How’s your Japanese?

If you’re planning to go to the top of Fuji, I’d recommend climbing during the day and spending the night on top. There are huts where futons can be rented and noodles and such bought. I climbed it twice, both times at night, so I could watch the sun rise. If I were to do it again, I’d climb during the day. It’s a damn cold climb at night, especially in the rain. Don’t choose your climbing clothes based on Tokyo’s weather.

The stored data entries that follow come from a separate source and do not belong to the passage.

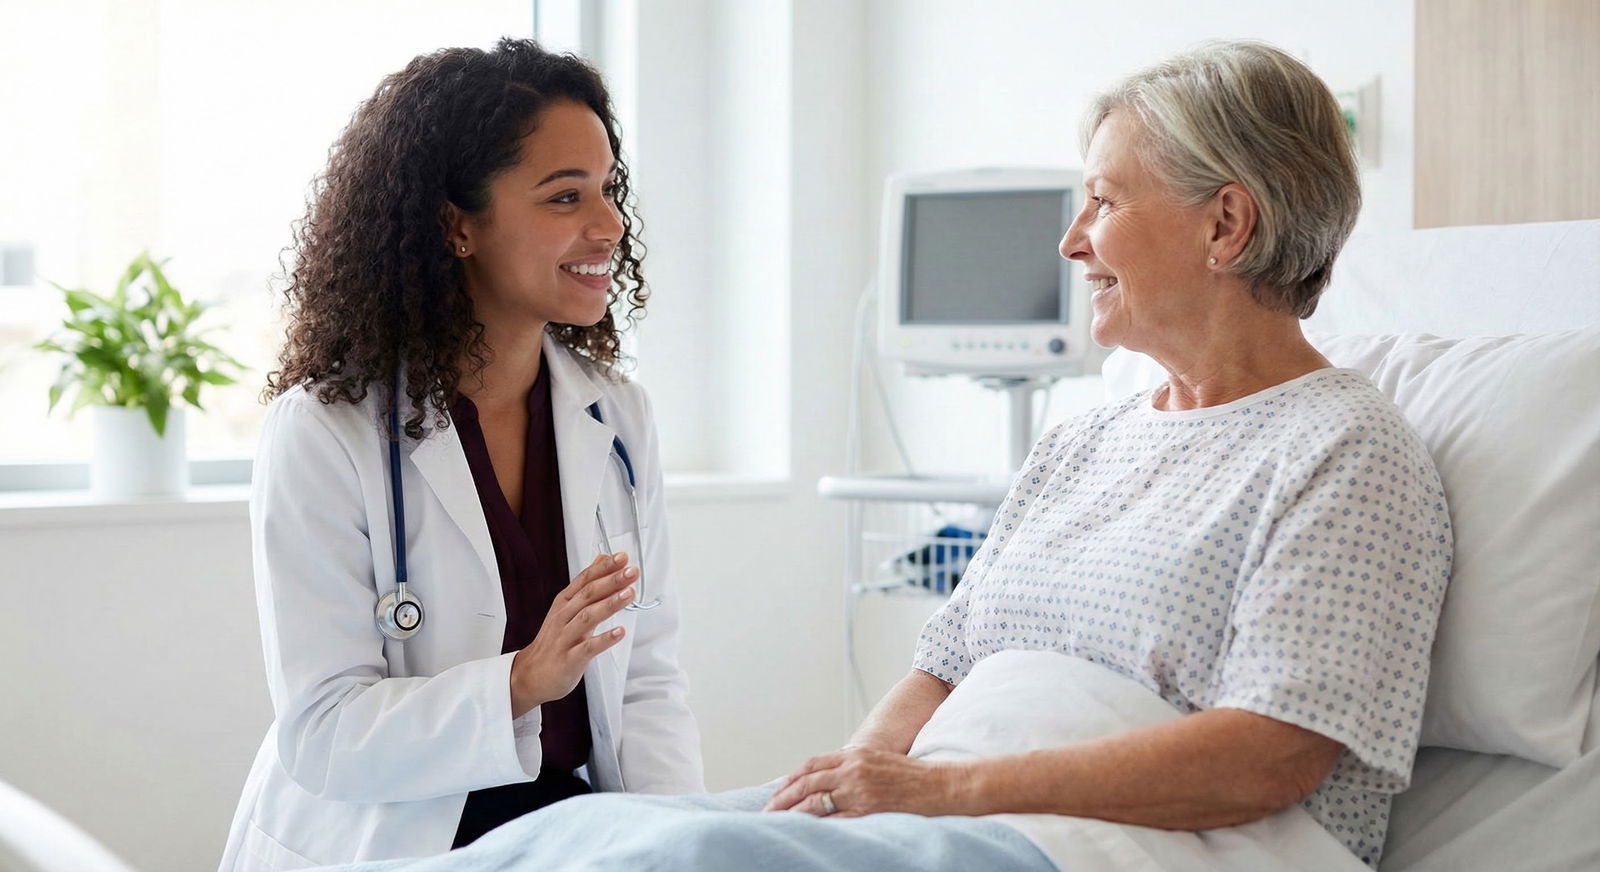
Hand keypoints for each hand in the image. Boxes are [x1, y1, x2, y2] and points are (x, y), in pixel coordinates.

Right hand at [508, 552, 636, 716]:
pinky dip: (604, 639)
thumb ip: (586, 585)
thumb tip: (602, 559)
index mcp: (564, 603)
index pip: (584, 580)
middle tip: (631, 572)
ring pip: (587, 617)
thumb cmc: (553, 641)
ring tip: (628, 594)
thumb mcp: (566, 608)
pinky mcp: (569, 659)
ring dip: (609, 604)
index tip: (622, 557)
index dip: (603, 568)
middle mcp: (564, 617)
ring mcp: (565, 638)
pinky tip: (619, 632)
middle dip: (611, 581)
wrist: (530, 675)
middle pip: (587, 595)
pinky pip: (587, 648)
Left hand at [762, 748, 965, 817]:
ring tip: (780, 823)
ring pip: (815, 802)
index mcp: (854, 756)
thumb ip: (853, 767)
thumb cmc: (913, 776)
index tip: (779, 791)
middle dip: (784, 797)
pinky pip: (836, 820)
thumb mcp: (878, 761)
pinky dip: (818, 826)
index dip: (792, 778)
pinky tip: (806, 832)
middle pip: (807, 783)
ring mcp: (860, 791)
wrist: (940, 785)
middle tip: (768, 810)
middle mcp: (853, 770)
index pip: (812, 764)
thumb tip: (830, 780)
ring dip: (793, 813)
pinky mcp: (869, 810)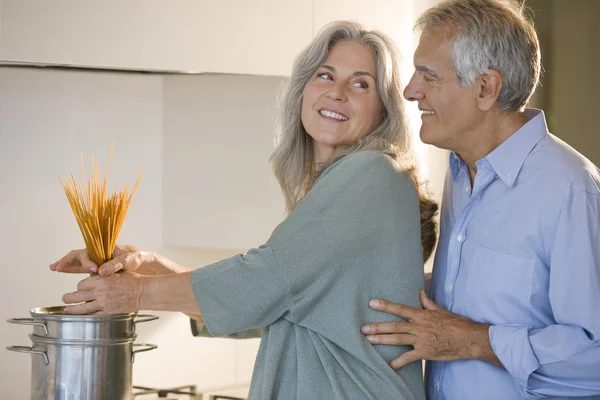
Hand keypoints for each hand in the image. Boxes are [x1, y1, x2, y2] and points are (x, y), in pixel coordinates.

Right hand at [50, 245, 154, 275]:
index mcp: (103, 249)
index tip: (94, 270)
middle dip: (66, 260)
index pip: (89, 253)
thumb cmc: (135, 258)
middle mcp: (96, 254)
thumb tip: (101, 272)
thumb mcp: (128, 260)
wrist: (141, 263)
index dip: (87, 262)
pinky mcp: (96, 269)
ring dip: (65, 264)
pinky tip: (61, 270)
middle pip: (77, 255)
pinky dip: (70, 269)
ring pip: (76, 261)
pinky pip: (80, 268)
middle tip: (56, 267)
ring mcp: (95, 261)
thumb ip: (115, 265)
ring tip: (53, 268)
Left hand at [62, 271, 143, 313]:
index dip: (79, 286)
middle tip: (64, 298)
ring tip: (66, 309)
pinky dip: (86, 316)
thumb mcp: (116, 272)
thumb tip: (94, 277)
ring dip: (72, 309)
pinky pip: (93, 315)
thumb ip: (103, 275)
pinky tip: (81, 316)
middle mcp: (99, 292)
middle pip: (77, 295)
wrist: (143, 291)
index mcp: (101, 280)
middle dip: (69, 297)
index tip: (80, 287)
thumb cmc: (132, 280)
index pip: (81, 284)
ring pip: (82, 308)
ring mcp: (103, 303)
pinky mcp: (108, 311)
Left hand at [361, 290, 500, 369]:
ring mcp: (421, 340)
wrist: (469, 339)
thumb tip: (420, 293)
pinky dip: (398, 362)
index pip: (400, 309)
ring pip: (397, 339)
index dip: (385, 306)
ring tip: (368, 340)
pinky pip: (408, 358)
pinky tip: (388, 366)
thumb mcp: (441, 310)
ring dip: (382, 340)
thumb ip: (428, 303)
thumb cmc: (457, 324)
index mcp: (422, 315)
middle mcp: (419, 327)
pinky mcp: (425, 352)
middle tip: (363, 329)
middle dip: (377, 327)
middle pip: (394, 326)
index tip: (372, 303)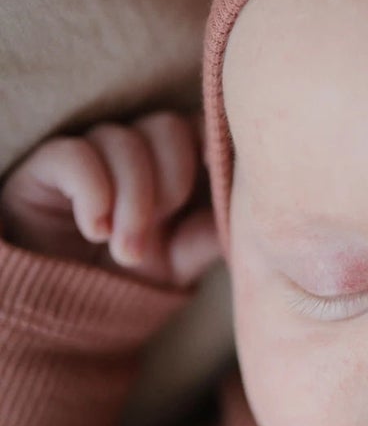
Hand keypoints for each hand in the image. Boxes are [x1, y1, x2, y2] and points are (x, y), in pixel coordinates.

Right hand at [0, 111, 220, 288]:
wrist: (71, 301)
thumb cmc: (137, 271)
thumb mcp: (187, 257)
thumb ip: (217, 229)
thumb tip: (258, 212)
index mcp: (178, 161)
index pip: (201, 123)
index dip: (213, 138)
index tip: (214, 168)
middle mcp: (137, 148)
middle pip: (167, 126)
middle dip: (171, 182)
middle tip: (159, 229)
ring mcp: (94, 152)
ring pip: (122, 140)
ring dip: (132, 200)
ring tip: (126, 251)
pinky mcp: (51, 164)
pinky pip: (75, 154)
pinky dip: (93, 192)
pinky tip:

As I understood it at the time, there is only a small window of time when climbing Fuji is even permitted. I climbed both times in mid-August, but it was still miserably cold near the top. Not sure why I did it the second time, considering that the first time was one of the most unpleasant, difficult nights of my life. I guess it was the view of the sunrise from the top–it is a beautiful thing, and I’m glad to have had the experience, but overall I’d probably agree that it’s overrated. Then again, most everything is.

About the hitchhiking, though, I have tried it, and got hauled in to the police station for it. I just tried it once, but the experience cured me of wanting to try it again. I wasn’t tortured or anything, but the police didn’t treat me with the usual Japanese courtesy, either. When my interview was finished, the guy jerked his thumb toward the door, and said “go.” He used the lowest form of the verb, the same word he would use to tell a stray dog to get off his lawn. Good luck, but be prepared.

You got a ‘futon’? Damn. When I went, we were packed into bunk-like things like sardines. It was miserable. I do agree that staying is the smart thing to do, however.

The peak Fuji season is July-August. I believe that climbing is allowed outside of that window, however.

The sunrise was beautiful, but I was very much let down by the mountain itself which I found quite ugly and artificial.

My number one Fuji-san recommendation is to buy one of the walking sticks sold at the bottom. Best 2000 yen I’ve ever spent.

Oh, I didn’t actually stay there. I just thought I saw futons spread out, with people spread out on them–not necessarily one person per futon.

You’re probably right about the climbing window. I was going on the advice of friends, and their advice to climb only during the warmest two or three weeks of the year was probably aimed at me specifically. They knew I was a wimp in the cold.

And I agree that it’s a bit of a letdown. It’s a beautiful mountain from a distance, but when you’re on it, it’s just a big cold black rock. I did meet some very friendly fellow climbers, though.

Just curious, did the Ghost of Theodore Roosevelt tell you to go to Japan?